Bu büyük siyasi ve hukuki rezaleti örtmek için yapılan bu son
dakika hamlesi belli ki işe yaramamış. “FETÖ” sanığı
savcının yardımına koşturuveren yeni savcılar da kayda değer bir
sav bulamamışlar.
Efendim, Ahmet İnsel,
Aydın Engin’e bir internet sitesinin
masrafları için 250 lira mı göndermiş. Sorguda bu PKK bağlantılı
Ahmet Faik İnsel’in Aydın Engin’e 250.000 lira yollamasına
dönüşmüş. İddiada tek doğru husus İnsel’in göbek adının Faik
olması. Bu sayede savcılarımız ceza hukukunun amacı olan maddi
gerçeğe ulaşma konusunda müthiş bir başarı elde etmişler.
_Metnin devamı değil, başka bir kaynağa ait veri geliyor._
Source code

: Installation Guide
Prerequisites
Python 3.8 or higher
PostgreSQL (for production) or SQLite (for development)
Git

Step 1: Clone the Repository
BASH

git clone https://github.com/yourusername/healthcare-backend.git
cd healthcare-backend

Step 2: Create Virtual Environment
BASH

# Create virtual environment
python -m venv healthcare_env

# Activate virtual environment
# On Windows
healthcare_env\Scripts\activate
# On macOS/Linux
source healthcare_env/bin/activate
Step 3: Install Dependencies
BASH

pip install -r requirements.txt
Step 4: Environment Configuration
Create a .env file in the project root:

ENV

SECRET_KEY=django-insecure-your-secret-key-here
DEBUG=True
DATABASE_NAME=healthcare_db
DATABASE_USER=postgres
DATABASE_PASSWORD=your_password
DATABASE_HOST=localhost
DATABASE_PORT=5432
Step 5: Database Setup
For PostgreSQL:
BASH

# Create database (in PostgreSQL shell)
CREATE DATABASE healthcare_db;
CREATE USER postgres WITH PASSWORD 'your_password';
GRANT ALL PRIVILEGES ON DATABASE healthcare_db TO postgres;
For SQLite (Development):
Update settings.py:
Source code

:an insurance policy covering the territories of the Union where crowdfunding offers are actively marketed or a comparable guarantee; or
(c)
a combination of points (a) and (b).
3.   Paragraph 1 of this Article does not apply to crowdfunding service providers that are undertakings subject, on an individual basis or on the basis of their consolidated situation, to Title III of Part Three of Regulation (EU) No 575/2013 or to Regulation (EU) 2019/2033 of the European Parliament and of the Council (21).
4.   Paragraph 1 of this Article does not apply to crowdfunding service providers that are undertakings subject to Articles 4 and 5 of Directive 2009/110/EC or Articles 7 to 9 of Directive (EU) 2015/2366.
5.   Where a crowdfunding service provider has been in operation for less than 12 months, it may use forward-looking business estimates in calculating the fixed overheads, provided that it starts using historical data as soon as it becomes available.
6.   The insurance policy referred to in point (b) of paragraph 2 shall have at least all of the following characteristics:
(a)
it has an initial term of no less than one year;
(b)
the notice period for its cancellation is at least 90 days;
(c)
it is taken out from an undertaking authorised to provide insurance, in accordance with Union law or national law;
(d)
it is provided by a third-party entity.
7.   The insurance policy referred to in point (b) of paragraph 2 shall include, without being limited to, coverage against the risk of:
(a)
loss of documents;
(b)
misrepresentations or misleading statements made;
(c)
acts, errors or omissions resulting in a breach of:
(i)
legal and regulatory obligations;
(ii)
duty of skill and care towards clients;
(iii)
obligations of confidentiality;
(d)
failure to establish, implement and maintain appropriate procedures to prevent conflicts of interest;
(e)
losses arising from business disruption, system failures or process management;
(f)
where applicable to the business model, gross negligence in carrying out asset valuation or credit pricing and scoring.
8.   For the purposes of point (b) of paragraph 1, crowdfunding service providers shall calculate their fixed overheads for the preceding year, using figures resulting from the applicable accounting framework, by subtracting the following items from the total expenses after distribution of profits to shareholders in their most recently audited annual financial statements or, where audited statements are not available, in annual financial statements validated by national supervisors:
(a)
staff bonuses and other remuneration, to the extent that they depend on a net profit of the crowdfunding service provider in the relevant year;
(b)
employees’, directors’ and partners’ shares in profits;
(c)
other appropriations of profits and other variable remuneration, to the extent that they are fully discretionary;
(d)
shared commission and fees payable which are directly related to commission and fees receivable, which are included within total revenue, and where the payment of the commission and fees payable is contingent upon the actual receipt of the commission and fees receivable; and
Hepimiz
İnsel’in göbek adını öğrenmiş olduk. Tebrikler.
Başka? Cemaatçi olduğu ileri sürülen bir yatak firması Cumhuriyet’e
7 ilan vermiş. Aynı firma Sabah gazetesine 83 ilan vermiş ama ne
gam. Parmağını ıslata ıslata toplam 7 adet yatak reklamı sayan bir
hukuk aklı bu gazetenin yazarlarını Silivri’ye gönderdi.